１…エッジ抽出部、２…エッジ分割部、３…端点検出
部、４…姿勢計算部、５…エッジ照合部、６…物体モデ
ル記憶部、７…カメラ、８…カメラ座標系、９…画像平
面、１０…スクリーン座標系、１１…物体モデル、１２
…物体座標系。Ｓ１〜Ｓ１１は処理手順のステップであ
る。DESCRIPTION OF SYMBOLS 1 ... Edge extraction part, 2 ... Edge division part, 3 ... Endpoint detection part, 4 ... Attitude calculation part, 5 ... Edge collation part, 6 ... Object model storage part, 7 ... Camera, 8 ... Camera coordinate system, 9 ... Image Plane, 10: screen coordinate system, 11: object model, 12
... object coordinate system. S1 to S11 are steps in the processing procedure.

Claims

[Claims]

1. A method for recognizing an object appearing in an input image by comparing a set of image edges extracted from the input image with an object model registered in advance, the coordinate system of a camera which has taken the input image , The rotation component of the posture of the object model is discretized, and for each discrete value of the rotation component, a projected image of each model edge constituting the object model on an image plane and each image edge of the image edge set are It is checked whether or not the model edge can exist on the same straight line, and a set of a pair of the model edge and the image edge which can exist on the same straight line is obtained as an edge pair set. Then, for each edge pair included in the edge pair set, both end points of the projected image of the model edge included in the edge pair onto the image plane and the image edge included in the edge pair. Determine the translation component value of the orientation of the object model that matches the two end points of the edge, the representative value of the region where the degree of concentration is large in the distribution of the translation component value for the edge pair set as the estimated value of the translation component, An object recognition method, wherein the rotation component value and the estimated value of the translation component are set as candidates for an object posture.

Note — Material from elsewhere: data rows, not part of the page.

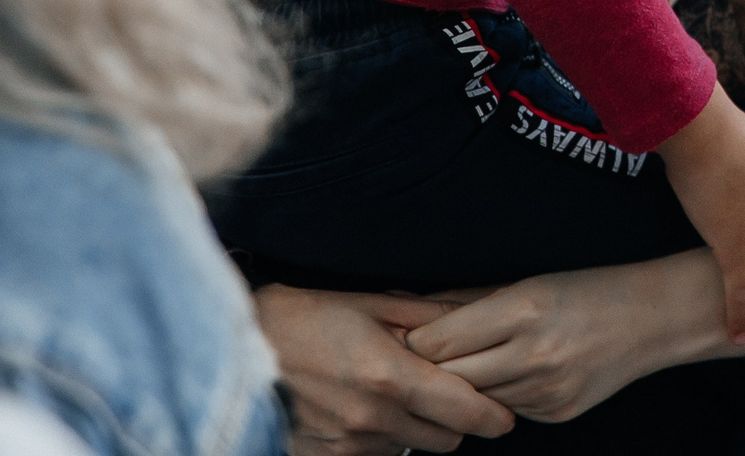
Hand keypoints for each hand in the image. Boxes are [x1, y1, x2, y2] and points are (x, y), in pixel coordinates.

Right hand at [251, 284, 515, 455]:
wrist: (240, 347)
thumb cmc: (310, 316)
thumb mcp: (374, 304)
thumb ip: (431, 318)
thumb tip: (479, 319)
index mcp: (392, 377)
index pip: (466, 413)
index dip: (493, 415)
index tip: (504, 412)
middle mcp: (373, 419)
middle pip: (447, 439)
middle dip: (455, 418)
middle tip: (443, 390)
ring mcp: (347, 444)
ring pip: (412, 448)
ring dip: (415, 427)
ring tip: (392, 391)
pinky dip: (382, 438)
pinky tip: (365, 409)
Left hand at [406, 252, 744, 423]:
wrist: (653, 318)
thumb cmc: (587, 289)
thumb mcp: (526, 282)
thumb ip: (463, 301)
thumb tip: (405, 310)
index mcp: (523, 310)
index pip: (440, 342)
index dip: (414, 341)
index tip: (400, 336)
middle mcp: (534, 355)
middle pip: (448, 379)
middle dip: (428, 371)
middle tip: (412, 362)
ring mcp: (546, 391)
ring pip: (474, 400)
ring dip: (462, 386)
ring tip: (462, 365)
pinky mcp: (556, 414)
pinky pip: (507, 411)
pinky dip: (499, 396)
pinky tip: (511, 375)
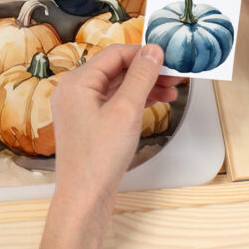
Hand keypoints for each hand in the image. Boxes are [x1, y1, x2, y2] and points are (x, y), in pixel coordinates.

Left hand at [50, 43, 179, 220]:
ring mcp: (81, 107)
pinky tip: (156, 100)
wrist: (84, 197)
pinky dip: (135, 99)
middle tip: (174, 73)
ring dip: (144, 85)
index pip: (115, 54)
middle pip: (116, 68)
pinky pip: (115, 101)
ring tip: (171, 89)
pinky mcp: (89, 122)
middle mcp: (74, 90)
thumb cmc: (98, 158)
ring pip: (117, 85)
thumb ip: (141, 77)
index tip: (167, 57)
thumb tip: (153, 51)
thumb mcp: (126, 110)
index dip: (143, 53)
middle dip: (147, 70)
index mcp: (77, 82)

2. For each of the object posture candidates, a degree of coincidence of the model edge is calculated from a distance between the image edge and a projection image of each model edge on the image plane in the object posture candidate. 2. The object recognition method according to claim 1, wherein an edge is selected as an image edge corresponding to the model edge, and an object posture candidate having the best sum of matching degrees of all model edges is selected as a solution for posture estimation.